When I entered it at the end of the repair, I was struck by the smell that met me at the door. No, it wasn't the smell of fresh paint. It was the smell of burning cow dung (from which the "incense sticks" of Indian cults are made). "Akademkniga" turned into a center for the sale of amulets, books on magic, witchcraft and "esotericism"...

So even non-religious people should respect theology as the representative of reason in the alien world of religious beliefs.

– Father Andrei, many people cannot cross some inner barrier in order to open their souls to God. Isn't the fear of being deceived once again – of being disappointed sooner or later in faith in the same way as, for example, in the communist idea of a bright future – such an obstacle?

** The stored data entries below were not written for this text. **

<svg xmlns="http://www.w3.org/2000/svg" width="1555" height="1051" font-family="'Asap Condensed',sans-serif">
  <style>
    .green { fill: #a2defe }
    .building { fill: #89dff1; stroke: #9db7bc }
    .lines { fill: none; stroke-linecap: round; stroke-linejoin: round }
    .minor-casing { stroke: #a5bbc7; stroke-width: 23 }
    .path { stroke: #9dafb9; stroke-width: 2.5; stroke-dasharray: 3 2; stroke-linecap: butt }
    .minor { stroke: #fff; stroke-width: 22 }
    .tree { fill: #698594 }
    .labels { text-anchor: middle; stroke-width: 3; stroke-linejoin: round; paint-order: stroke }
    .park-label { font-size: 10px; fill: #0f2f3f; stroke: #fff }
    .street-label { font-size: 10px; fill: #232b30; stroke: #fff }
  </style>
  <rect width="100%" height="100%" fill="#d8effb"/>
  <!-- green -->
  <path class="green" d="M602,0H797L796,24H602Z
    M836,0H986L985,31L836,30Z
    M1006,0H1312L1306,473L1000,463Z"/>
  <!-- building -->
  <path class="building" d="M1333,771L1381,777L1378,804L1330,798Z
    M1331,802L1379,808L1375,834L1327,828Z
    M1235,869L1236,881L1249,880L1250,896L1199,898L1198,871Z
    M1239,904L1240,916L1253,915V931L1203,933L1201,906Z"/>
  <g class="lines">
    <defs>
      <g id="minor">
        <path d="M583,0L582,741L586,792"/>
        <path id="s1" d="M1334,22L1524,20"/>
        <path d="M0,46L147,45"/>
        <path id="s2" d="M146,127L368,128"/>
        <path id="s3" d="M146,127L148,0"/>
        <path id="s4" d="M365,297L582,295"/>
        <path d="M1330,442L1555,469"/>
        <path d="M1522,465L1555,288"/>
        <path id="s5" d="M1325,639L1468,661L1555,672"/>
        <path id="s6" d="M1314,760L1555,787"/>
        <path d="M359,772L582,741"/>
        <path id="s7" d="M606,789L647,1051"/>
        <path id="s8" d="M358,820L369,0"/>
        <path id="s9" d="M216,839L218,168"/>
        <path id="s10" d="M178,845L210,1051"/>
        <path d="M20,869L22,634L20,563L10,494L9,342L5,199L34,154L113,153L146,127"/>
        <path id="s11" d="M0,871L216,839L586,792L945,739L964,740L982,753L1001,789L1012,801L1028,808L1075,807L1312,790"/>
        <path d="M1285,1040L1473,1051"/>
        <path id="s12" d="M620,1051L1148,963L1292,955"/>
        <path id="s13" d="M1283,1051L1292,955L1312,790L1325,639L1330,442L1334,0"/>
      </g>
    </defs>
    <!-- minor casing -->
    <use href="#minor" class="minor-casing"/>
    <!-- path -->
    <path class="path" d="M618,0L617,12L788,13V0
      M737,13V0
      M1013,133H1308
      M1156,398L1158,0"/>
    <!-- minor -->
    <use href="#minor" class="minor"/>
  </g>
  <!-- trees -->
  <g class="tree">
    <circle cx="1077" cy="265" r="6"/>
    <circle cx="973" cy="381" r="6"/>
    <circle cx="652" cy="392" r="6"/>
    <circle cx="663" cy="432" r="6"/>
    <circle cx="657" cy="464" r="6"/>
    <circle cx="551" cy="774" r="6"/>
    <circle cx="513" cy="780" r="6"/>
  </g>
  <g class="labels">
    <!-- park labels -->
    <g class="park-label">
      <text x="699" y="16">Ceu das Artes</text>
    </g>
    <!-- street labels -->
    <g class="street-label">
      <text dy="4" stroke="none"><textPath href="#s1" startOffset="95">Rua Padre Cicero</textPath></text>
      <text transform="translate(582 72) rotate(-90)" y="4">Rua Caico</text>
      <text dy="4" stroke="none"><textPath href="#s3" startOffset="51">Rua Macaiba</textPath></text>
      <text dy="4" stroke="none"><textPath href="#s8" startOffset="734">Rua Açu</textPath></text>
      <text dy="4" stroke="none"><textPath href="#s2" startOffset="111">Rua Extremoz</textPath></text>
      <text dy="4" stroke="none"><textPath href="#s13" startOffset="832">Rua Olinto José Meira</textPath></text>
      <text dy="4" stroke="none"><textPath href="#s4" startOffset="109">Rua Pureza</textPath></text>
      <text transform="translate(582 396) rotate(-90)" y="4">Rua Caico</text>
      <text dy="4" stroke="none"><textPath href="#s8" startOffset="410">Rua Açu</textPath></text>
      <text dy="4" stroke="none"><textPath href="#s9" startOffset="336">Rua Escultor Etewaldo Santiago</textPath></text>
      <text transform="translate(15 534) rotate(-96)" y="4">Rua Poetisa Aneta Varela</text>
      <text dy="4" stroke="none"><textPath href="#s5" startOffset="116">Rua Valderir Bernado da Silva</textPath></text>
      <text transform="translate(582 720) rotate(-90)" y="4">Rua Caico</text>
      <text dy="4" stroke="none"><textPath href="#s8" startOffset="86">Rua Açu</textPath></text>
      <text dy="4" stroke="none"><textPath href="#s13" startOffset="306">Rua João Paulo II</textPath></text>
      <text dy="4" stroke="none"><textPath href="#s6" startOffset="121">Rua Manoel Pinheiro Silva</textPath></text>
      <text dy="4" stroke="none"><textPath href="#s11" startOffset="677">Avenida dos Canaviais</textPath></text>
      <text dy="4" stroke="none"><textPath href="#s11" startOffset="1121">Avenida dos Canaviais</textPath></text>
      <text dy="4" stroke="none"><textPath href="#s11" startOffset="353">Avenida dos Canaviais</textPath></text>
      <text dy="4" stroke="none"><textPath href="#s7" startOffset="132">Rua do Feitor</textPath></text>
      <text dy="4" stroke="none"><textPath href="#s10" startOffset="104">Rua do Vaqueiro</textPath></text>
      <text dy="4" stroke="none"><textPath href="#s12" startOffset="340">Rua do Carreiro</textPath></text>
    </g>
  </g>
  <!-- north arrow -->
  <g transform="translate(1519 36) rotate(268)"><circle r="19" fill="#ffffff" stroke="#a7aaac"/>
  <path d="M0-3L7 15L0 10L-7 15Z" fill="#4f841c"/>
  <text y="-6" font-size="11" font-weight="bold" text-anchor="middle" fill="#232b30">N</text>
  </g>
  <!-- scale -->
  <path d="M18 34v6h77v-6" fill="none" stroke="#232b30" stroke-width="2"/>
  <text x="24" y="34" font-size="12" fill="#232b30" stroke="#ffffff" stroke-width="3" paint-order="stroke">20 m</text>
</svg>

– I don't think that anyone stays away from the Church precisely out of fear of disappointment. There is no shortage of people in society who are ready to respond and trust. On the contrary, in various areas of life, we daily come across evidence that people's credulity is beyond any reasonable level – people become enthusiastic about financial pyramids, from the next saviors of Russia, from world democracy and from new pills. What can we say about religion! Therefore, today it is more important to preach distrust as a virtue: "Wait, stop, cool your enthusiasm, think about it!" Even when it comes to church life proper, one sometimes has to say: "Fullness, are you sure that the spiritual adviser you have chosen is spiritually and mentally healthy?" And when it comes to non-church mystical circles, then it is even more appropriate to ask: "What makes you think that the voice that your acquaintance heard yesterday is evidence of the preacher's high spiritual gifts, and not a disorder of the mind?"